Sebagai informasi, stagflasi sebagai periode inflasi yang dikombinasikan dengan penurunan produk domestik bruto (PDB).
Singkatnya, stagflasi digambarkan sebagai sebuah kondisi ekonomi yang melambat dan biasanya disertai dengan kenaikan harga-harga pokok (inflasi).
Untuk itu, kata Deni, struktur dan perilaku (Otoritas Jasa Keuangan (OJK) di bawah kendali Mahendra Siregar harus bisa menyesuaikan dengan tantangan tersebut.
Baca juga: Apa Itu Stagflasi? Berikut Penyebab, Dampak, dan Cara Mengatasi
Deni menjelaskan, Pidato Kenegaraan Presiden Jokowi pada 17 Agustus 2022, layak diapresiasi.
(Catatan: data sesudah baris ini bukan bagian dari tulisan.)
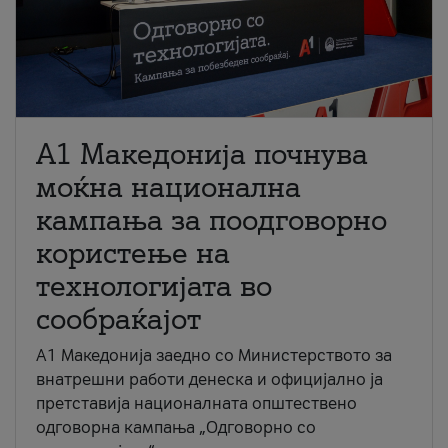
A1 Македонија почнува
моќна национална
кампања за поодговорно
користење на
технологијата во
сообраќајот
A1 Македонија заедно со Министерството за
внатрешни работи денеска и официјално ја
претставија националната општествено
одговорна кампања „Одговорно со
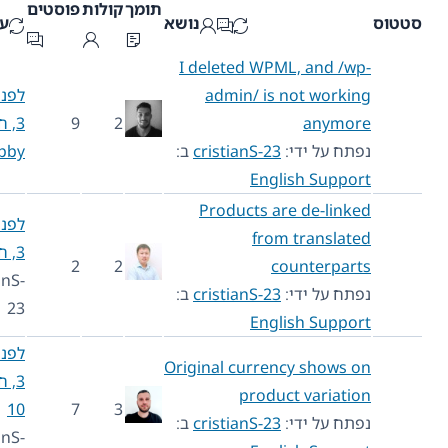
תומך
קולות
פוסטים
וס
נושא
עדכניות
I deleted WPML, and /wp-
admin/ is not working
לפני שנה
anymore
2
9
3, חודש 5
נפתח על ידי:
cristianS-23
ב:
Bobby
English Support
Products are de-linked
לפני שנה
from translated
3, חודש 5
2
2
counterparts
cristianS-
נפתח על ידי:
cristianS-23
ב:
23
English Support
לפני שנה
Original currency shows on
3, חודש
product variation
10
7
3
נפתח על ידי:
cristianS-23
ב:
cristianS-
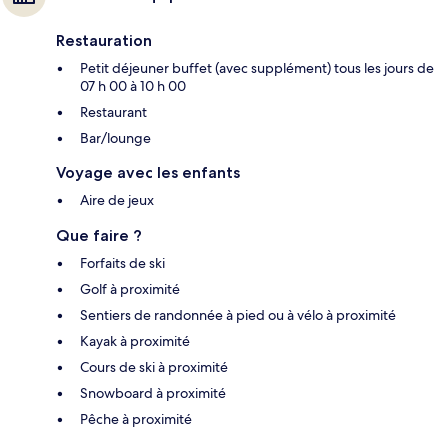
Restauration
Petit déjeuner buffet (avec supplément) tous les jours de
07 h 00 à 10 h 00
Restaurant
Bar/lounge
Voyage avec les enfants
Aire de jeux
Que faire ?
Forfaits de ski
Golf à proximité
Sentiers de randonnée à pied ou à vélo à proximité
Kayak à proximité
Cours de ski à proximité
Snowboard à proximité
Pêche à proximité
Sebab, Deni menyebut terbetik rencana untuk merombak UU Bank Indonesia (BI).
Di mana, tugas BI bukan hanya mengelola inflasi dan nilai tukar rupiah, namun juga pertumbuhan ekonomi, penciptaan lapangan kerja, dan stabilitas sektor keuangan.
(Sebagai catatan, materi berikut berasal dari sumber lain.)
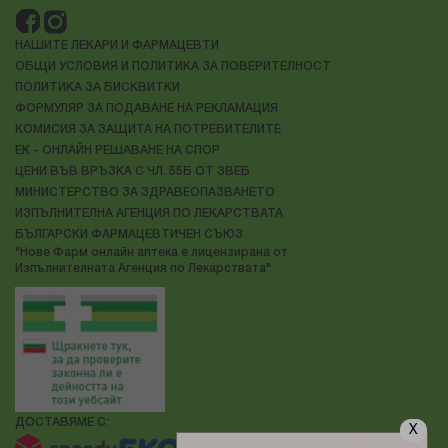
НАШИТЕ ЛЕКАРИ И ФАРМАЦЕВТИ
ОБЩИ УСЛОВИЯ И ПОЛИТИКА ЗА ПОВЕРИТЕЛНОСТ
ПОЛИТИКА ЗА БИСКВИТКИ
ФОРМУЛЯР ЗА ПОДАВАНЕ НА РЕКЛАМАЦИЯ
КОМИСИЯ ЗА ЗАЩИТА НА ПОТРЕБИТЕЛИТЕ
ЕК - ОНЛАЙН РЕШАВАНЕ НА СПОР
ЦЕНИ ВЪВ ВРЪЗКА С ЧЛ. 55Б ОТ ЗВЕБ
МИНИСТЕРСТВО ЗА ЗДРАВЕОПАЗВАНЕТО
ИЗПЪЛНИТЕЛНА АГЕНЦИЯ ПО ЛЕКАРСТВАТА
БЪЛГАРСКИ ФАРМАЦЕВТИЧЕН СЪЮЗ
"Нове Фарм онлайн аптека е лицензирана от
Изпълнителната Агенция по Лекарствата"
ДОСТАВЯМЕ С:
X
"Saya kira, DPR harus menyukseskan rencana ini," tuturnya.
Selanjutnya dia mengingatkan akan pentingnya koordinasi untuk meminimalkan konflik, persaingan berakhir, pemborosan, penundaan, ketidakpedulian, dan masalah organisasi lainnya. Ini memastikan kelancaran fungsi organisasi.
"Ketua OJK jangan hanya berkecimpung pada taksonomi-taksonomi green saja. Ketua OJK harus keluar dari perangkap sektoral dan terpaku pada kontrol semata."
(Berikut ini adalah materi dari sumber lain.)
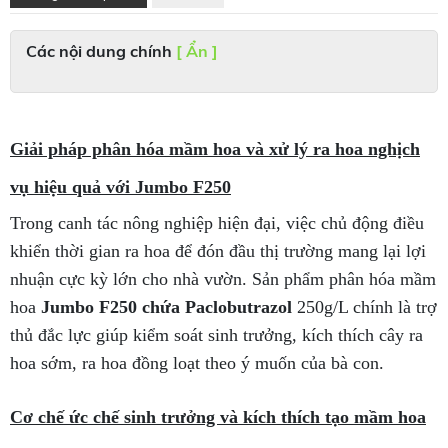
Các nội dung chính
[ Ẩn ]
Giải pháp phân hóa mầm hoa và xử lý ra hoa nghịch
vụ hiệu quả với Jumbo F250
Trong canh tác nông nghiệp hiện đại, việc chủ động điều
khiển thời gian ra hoa để đón đầu thị trường mang lại lợi
nhuận cực kỳ lớn cho nhà vườn. Sản phẩm phân hóa mầm
hoa
Jumbo F250 chứa Paclobutrazol
250g/L chính là trợ
thủ đắc lực giúp kiểm soát sinh trưởng, kích thích cây ra
hoa sớm, ra hoa đồng loạt theo ý muốn của bà con.
Cơ chế ức chế sinh trưởng và kích thích tạo mầm hoa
Di balik kelemahan itu, Deni mengapresiasi keberhasilan OJK era Wimboh Santoso yang berhasil merestrukturisasi Bank Bukopin hingga Bank Muamalat, sehingga berhasil menyelamatkan dana haji.
Per Mei 2022, OJK mencatat total outstanding restrukturisasi perbankan mencapai Rp596,25 triliun. Angka tersebut turun Rp10,14 triliun ketimbang bulan sebelumnya.
Sementara akhir 2021, angka tersebut turun 67,24 persen dan NPL perbankan di saat yang sama, masih cukup terjaga. Berdasarkan data OJK, NPL gross per Mei 2022 mencapai 3,04 persen, dan NPL nett sebesar 0,85 persen.